Aujourd’hui, six dentellières se réunissent encore régulièrement au musée et manient l’aiguille de conserve, à la lumière si particulière, si douce, de Venise, quand le soleil diffus se reflète sur les façades et les flots. Toutes sont octogénaires et enseignent à une poignée de passionnées – dont une fillette de 10 ans, que tout le monde félicite de son habileté. Sa nonna, Maria, a 86 ans. Elle a appris à 6 ans, deux ans de formation à raison de 7 heures par jours. Ses yeux s’illuminent quand les visiteurs demandent à voir un aperçu de son travail, autre que le papillon doré en train de naître sous ses doigts.

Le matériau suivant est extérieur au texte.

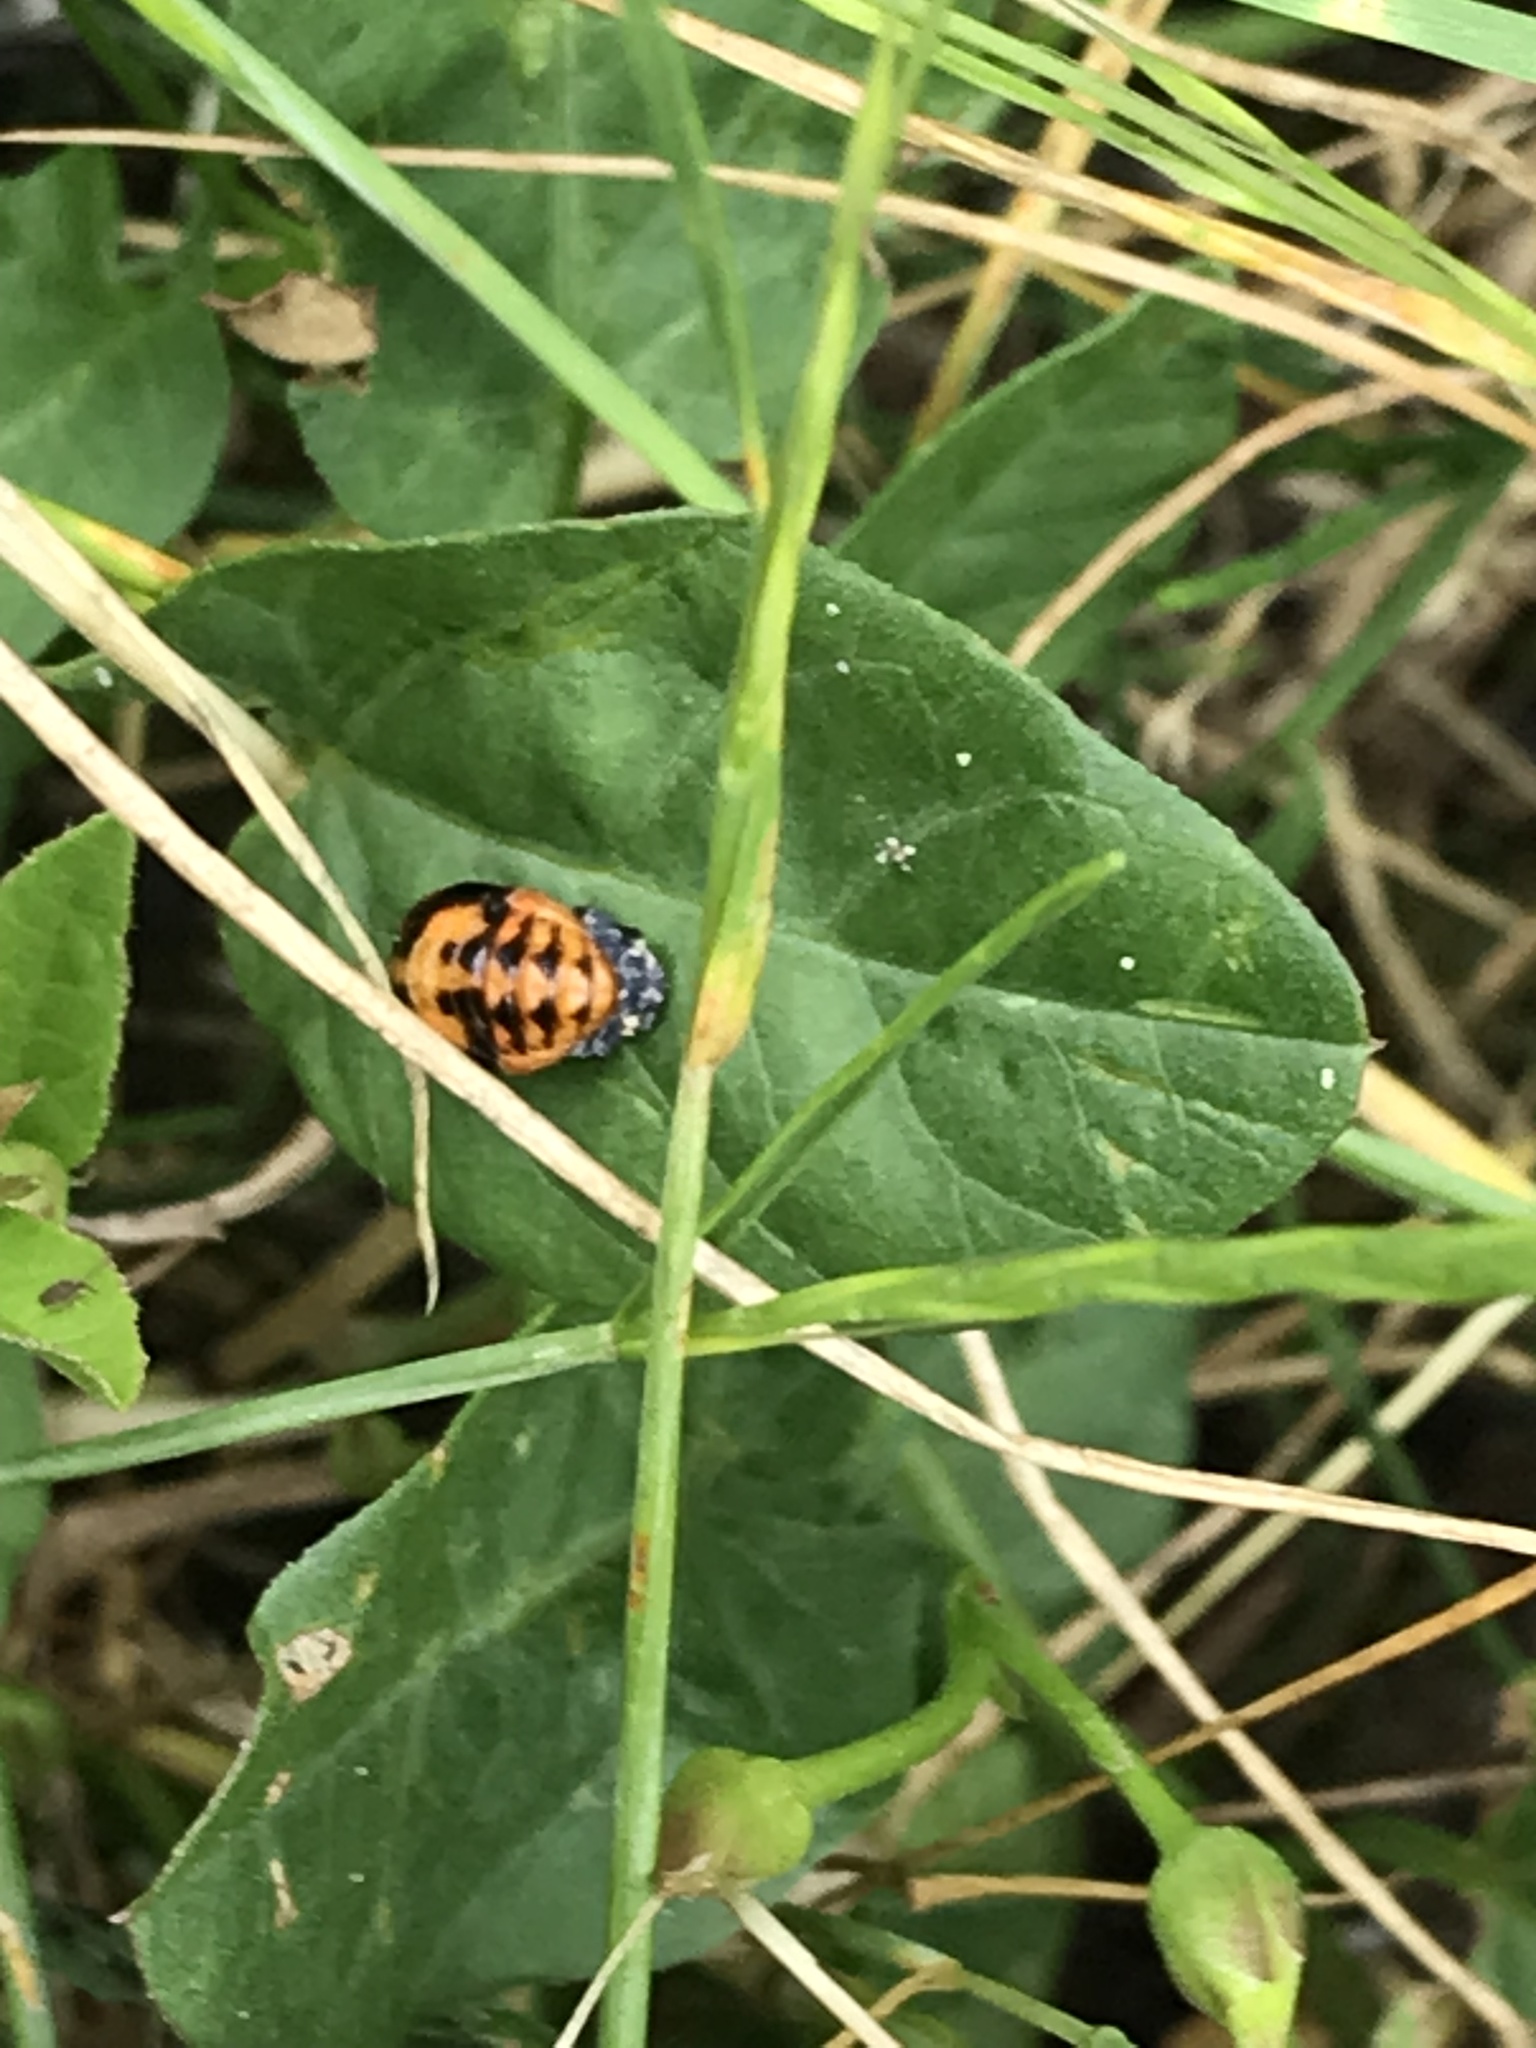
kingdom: Animalia
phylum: Arthropoda
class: Insecta
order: Coleoptera
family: Coccinellidae
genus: Coccinella
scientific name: Coccinella septempunctata
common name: Sevenspotted lady beetle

D’un grand cartable, elle sort des napperons ronds ou carrés, des bordures à piquots, tous si harmonieusement ajourés… et prudemment protégés par des sachets de plastique transparent. Malgré son infinie dextérité, il lui faut un, parfois deux mois pour venir à bout de cette toile d’araignée florale. Les nostalgiques ont envie de tout lui acheter, mais comment trouver une place à ces délicatesses d’un autre temps dans les intérieurs modernes ? Maria elle-même ne sait pas trop si elle a envie de vendre ou pas: «Mon cœur saigne à chaque fois que je me sépare d’une pièce, sourit-elle. J’ai passé tant de temps avec chacune d’elles… »

La fondation Andriana Marcello – présidée par Marina Marcello, petite-fille de la Dame de Compagnie – s’emploie à chercher des débouché à ces travaux poétiques. La maison Dior a récemment commandé des serviettes de table décorées ainsi à la main, pour un dîner de gala au théâtre de la Fenice. Des artistes passent, de temps à autre. Et les dentellières espèrent que le fin fruit de leur travail va revenir à la mode, comme cela a déjà plusieurs fois été le cas au cours des siècles. Elles tiennent bon, continuent à transmettre leur art, à manier l’aiguille, le coussin cylindrique calés sur les genoux, en support à leurs motifs de fil. Quant à la montre inspirée de cette belle histoire, elle sera – comme un napperon – lente à réaliser. L’Egerie Creative Edition n’est pas une série limitée, mais au vu de la délicate harmonie des métiers d’art à coordonner, il ne faut pas espérer plus de dix pièces par an. « Telle est en effet la capacité de la manufacture», relève Christian Selmoni. Mais ornera-t-elle forcément des poignets féminins ? Avec ses 37 mm de diamètre, la taille pourrait seoir à tout le monde. Aussi bien à la robe de bal qu’à un strict smoking masculin. Quelle allure…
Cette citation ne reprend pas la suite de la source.